Content starts

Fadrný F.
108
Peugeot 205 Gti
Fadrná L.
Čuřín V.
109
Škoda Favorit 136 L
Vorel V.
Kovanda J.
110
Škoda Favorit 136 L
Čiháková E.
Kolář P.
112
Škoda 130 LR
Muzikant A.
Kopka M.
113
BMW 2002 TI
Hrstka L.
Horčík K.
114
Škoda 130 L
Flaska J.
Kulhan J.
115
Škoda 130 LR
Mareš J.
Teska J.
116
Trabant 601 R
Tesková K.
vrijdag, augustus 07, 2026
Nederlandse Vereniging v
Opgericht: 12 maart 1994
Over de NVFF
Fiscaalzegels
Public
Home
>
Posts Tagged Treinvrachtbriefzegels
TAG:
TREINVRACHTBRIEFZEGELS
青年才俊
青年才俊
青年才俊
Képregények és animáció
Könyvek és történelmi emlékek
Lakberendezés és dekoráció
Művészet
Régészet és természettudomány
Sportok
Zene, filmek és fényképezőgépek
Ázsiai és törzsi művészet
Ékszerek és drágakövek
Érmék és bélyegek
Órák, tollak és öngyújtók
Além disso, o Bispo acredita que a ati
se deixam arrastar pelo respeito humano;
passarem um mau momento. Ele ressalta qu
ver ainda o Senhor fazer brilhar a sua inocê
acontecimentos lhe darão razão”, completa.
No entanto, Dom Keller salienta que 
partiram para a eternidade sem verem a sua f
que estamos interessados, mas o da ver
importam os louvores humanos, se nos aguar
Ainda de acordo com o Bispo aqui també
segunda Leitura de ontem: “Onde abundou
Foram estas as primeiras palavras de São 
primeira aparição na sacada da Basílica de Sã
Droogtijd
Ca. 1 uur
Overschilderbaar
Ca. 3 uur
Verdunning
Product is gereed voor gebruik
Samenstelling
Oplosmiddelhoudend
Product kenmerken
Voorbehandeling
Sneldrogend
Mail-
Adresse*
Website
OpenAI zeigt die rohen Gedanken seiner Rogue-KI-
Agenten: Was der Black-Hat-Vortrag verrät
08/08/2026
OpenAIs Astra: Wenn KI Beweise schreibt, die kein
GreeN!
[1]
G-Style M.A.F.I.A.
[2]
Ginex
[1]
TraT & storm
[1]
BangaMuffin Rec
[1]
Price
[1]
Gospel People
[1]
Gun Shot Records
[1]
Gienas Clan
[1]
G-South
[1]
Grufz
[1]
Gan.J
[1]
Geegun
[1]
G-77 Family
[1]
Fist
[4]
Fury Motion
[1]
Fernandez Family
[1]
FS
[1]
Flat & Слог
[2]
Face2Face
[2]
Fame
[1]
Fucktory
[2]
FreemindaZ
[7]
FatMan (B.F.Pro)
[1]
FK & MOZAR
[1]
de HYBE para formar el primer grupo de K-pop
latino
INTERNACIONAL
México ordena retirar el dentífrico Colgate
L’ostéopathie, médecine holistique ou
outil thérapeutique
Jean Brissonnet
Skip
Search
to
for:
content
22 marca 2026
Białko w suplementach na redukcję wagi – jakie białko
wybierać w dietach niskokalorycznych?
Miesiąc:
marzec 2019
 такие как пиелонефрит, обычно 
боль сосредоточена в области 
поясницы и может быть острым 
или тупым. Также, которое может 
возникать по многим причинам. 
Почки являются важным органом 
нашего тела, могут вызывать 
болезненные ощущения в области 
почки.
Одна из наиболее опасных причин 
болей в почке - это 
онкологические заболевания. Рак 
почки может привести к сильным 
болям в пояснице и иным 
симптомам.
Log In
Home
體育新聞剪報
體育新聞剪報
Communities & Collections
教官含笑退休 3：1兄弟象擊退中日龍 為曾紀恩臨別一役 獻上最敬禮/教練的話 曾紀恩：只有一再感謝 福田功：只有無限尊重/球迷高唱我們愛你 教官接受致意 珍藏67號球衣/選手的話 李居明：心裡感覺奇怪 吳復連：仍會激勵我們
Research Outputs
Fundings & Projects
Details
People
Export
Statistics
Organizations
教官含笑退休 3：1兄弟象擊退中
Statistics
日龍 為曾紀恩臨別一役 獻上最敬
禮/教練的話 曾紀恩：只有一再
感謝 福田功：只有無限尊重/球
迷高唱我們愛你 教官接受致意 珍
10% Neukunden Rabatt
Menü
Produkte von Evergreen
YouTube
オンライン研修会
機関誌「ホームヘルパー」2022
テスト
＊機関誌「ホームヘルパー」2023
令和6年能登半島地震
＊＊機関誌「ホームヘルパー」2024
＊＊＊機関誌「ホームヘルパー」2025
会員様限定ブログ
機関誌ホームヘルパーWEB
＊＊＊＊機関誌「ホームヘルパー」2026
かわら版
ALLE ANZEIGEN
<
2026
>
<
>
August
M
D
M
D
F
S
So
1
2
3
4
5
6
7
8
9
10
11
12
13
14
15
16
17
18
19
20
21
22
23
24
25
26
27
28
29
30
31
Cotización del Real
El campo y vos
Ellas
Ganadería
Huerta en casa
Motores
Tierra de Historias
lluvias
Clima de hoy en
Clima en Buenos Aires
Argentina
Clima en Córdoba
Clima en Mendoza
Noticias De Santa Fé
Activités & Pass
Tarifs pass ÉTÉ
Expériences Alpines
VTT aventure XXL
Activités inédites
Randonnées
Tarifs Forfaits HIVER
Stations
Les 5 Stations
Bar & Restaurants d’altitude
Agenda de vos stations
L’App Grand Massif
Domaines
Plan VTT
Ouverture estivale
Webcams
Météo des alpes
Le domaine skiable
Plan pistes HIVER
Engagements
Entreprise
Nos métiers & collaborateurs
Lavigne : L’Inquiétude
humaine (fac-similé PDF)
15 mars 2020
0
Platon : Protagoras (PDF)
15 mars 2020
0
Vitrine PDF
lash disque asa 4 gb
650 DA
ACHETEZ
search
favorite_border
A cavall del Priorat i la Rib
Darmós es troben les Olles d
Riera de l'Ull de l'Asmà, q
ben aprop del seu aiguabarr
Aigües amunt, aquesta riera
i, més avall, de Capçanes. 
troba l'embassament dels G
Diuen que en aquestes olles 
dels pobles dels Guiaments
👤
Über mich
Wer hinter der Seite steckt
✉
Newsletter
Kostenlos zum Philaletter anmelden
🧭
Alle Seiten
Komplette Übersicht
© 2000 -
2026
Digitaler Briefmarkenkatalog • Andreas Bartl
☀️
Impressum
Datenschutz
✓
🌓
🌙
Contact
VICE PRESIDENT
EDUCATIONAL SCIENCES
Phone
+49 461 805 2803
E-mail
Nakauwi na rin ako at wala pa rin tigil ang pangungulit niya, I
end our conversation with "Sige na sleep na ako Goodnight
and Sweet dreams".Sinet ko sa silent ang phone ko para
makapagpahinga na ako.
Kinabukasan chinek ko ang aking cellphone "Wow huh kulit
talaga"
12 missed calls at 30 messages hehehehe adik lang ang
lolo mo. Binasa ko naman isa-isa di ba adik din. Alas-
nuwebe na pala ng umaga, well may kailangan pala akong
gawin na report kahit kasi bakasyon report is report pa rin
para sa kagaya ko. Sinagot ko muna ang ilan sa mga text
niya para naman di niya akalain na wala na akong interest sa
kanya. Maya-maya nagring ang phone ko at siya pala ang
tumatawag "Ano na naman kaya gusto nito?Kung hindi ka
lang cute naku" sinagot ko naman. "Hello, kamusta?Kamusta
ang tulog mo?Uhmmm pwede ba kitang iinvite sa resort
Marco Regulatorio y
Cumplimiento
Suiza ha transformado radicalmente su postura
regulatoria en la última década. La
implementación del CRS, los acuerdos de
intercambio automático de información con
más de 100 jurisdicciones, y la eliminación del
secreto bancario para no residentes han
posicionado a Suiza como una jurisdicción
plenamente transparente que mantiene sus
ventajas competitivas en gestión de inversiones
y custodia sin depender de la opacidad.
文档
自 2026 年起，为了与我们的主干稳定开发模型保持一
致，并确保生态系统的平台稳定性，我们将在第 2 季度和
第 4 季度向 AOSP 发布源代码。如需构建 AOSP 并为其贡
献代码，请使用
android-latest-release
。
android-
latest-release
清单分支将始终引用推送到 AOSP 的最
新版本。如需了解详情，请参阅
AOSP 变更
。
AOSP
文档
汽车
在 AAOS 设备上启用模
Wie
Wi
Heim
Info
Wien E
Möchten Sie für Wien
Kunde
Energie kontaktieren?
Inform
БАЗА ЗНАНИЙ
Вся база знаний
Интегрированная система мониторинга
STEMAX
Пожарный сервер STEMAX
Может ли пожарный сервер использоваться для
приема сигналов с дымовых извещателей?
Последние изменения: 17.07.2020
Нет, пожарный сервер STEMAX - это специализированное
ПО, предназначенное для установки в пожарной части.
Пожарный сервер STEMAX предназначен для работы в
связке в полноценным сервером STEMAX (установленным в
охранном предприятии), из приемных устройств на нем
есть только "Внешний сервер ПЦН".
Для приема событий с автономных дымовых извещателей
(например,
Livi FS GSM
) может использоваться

Content ends

Return, please, the lines of the data from the first through the line containing "Fury Motion", both kept, exactly as they stand and nothing more.

## Solution below
Fadrný F.
108
Peugeot 205 Gti
Fadrná L.
Čuřín V.
109
Škoda Favorit 136 L
Vorel V.
Kovanda J.
110
Škoda Favorit 136 L
Čiháková E.
Kolář P.
112
Škoda 130 LR
Muzikant A.
Kopka M.
113
BMW 2002 TI
Hrstka L.
Horčík K.
114
Škoda 130 L
Flaska J.
Kulhan J.
115
Škoda 130 LR
Mareš J.
Teska J.
116
Trabant 601 R
Tesková K.
vrijdag, augustus 07, 2026
Nederlandse Vereniging v
Opgericht: 12 maart 1994
Over de NVFF
Fiscaalzegels
Public
Home
>
Posts Tagged Treinvrachtbriefzegels
TAG:
TREINVRACHTBRIEFZEGELS
青年才俊
青年才俊
青年才俊
Képregények és animáció
Könyvek és történelmi emlékek
Lakberendezés és dekoráció
Művészet
Régészet és természettudomány
Sportok
Zene, filmek és fényképezőgépek
Ázsiai és törzsi művészet
Ékszerek és drágakövek
Érmék és bélyegek
Órák, tollak és öngyújtók
Além disso, o Bispo acredita que a ati
se deixam arrastar pelo respeito humano;
passarem um mau momento. Ele ressalta qu
ver ainda o Senhor fazer brilhar a sua inocê
acontecimentos lhe darão razão”, completa.
No entanto, Dom Keller salienta que 
partiram para a eternidade sem verem a sua f
que estamos interessados, mas o da ver
importam os louvores humanos, se nos aguar
Ainda de acordo com o Bispo aqui també
segunda Leitura de ontem: “Onde abundou
Foram estas as primeiras palavras de São 
primeira aparição na sacada da Basílica de Sã
Droogtijd
Ca. 1 uur
Overschilderbaar
Ca. 3 uur
Verdunning
Product is gereed voor gebruik
Samenstelling
Oplosmiddelhoudend
Product kenmerken
Voorbehandeling
Sneldrogend
Mail-
Adresse*
Website
OpenAI zeigt die rohen Gedanken seiner Rogue-KI-
Agenten: Was der Black-Hat-Vortrag verrät
08/08/2026
OpenAIs Astra: Wenn KI Beweise schreibt, die kein
GreeN!
[1]
G-Style M.A.F.I.A.
[2]
Ginex
[1]
TraT & storm
[1]
BangaMuffin Rec
[1]
Price
[1]
Gospel People
[1]
Gun Shot Records
[1]
Gienas Clan
[1]
G-South
[1]
Grufz
[1]
Gan.J
[1]
Geegun
[1]
G-77 Family
[1]
Fist
[4]
Fury Motion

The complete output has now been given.